Stated problem — Can you transcribe the Beautiful Soup forum thread word for word, starting at the words "txt = soup.find('strong', text='Final" and stopping after "td_list = soup.find('td')"?

Document extract —
Reputation: 83
Is it possible to extract content which comes after text Final Text: (not a tag) using Beautifulsoup.
i.e. expecting only
<td>0 / 22 FAIL</td></tr><tr>
Problem here is many tags doesn't have class or id etc. If i exctract only <td>,
i will get all which is not required.
<td><strong>Final Text:</strong></td>
<td>0 / 22 FAIL</td></tr><tr>
<td><strong>Ext:</strong></td>
<td>343 / 378 FAIL</td></tr></table>
Upvotes: 0
Views: 80
Reputation: 7248
You can find the <strong>Final Text:</strong>
tag using find('strong', text='Final Text:')
. Then, you can use the find_next()
method to get the next <td>
tag.
html = '''
<table>
<tr>
<td><strong>Final Text:</strong></td>
<td>0 / 22 FAIL</td>
</tr>
<tr>
<td><strong>Ext:</strong></td>
<td>343 / 378 FAIL</td>
</tr>
</table>
'''
soup = BeautifulSoup(html, 'lxml')
txt = soup.find('strong', text='Final Text:').find_next('td')
print(txt)
Output:
<td>0 / 22 FAIL</td>
Upvotes: 1
Reputation: 46
If the content which you're trying to get always comes after the first index of the <td></td>
tag. Why not get the second index of the list of elements?
soup = BeautifulSoup(html)
td_list = soup.find('td')
td_list[1] # This would be the FAIL element
Upvotes: 1
Reputation: 21341
Yes, its possible, consider this HTML
<table>
<tr>
<td><strong>Final Text:</strong></td>
<td>0 / 22 FAIL</td>
</tr>
<tr>
<td><strong>Ext:</strong></td>
<td>343 / 378 FAIL</td>
</tr>
</table>
This xpath will work
//*[contains(text(),'Final Text')]/parent::td/parent::tr/following-sibling::tr
Find tag containing text Final Text
, get its parent td
, then get its parent tr
then get its following sibling tr
Upvotes: 1

Collected data —
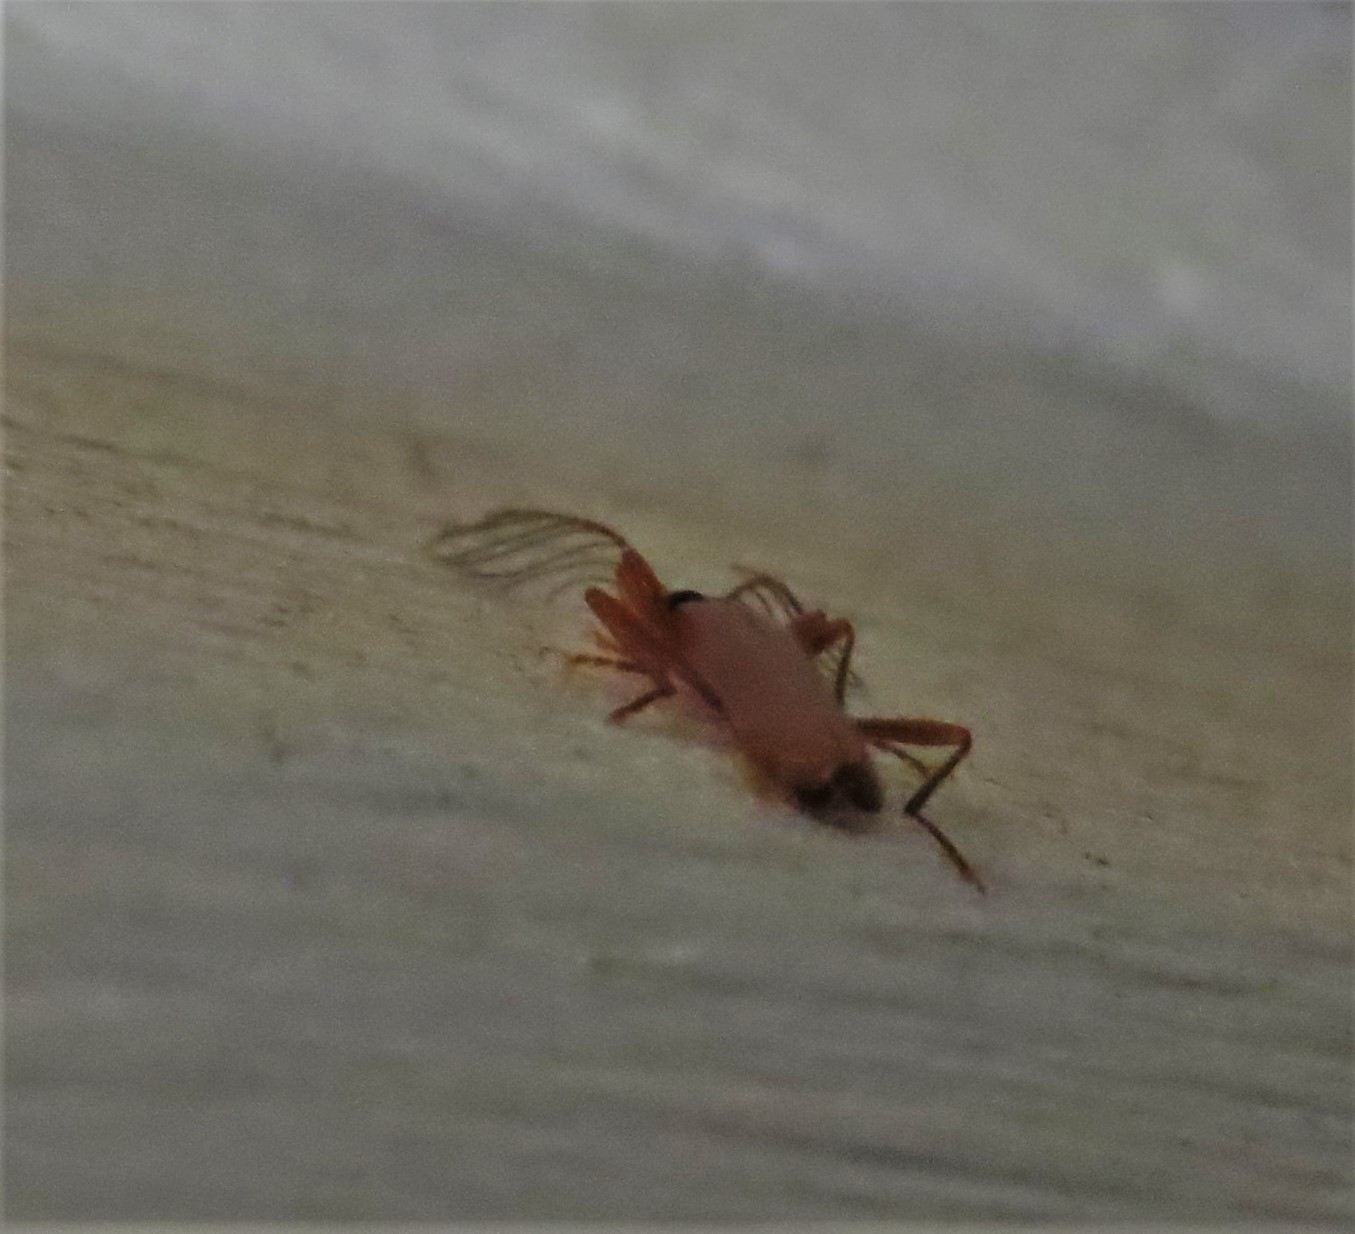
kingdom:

Response for this exercise —
txt = soup.find('strong', text='Final Text:').find_next('td')
print(txt)
Output:
<td>0 / 22 FAIL</td>
Upvotes: 1
Reputation: 46
If the content which you're trying to get always comes after the first index of the <td></td>
tag. Why not get the second index of the list of elements?
soup = BeautifulSoup(html)
td_list = soup.find('td')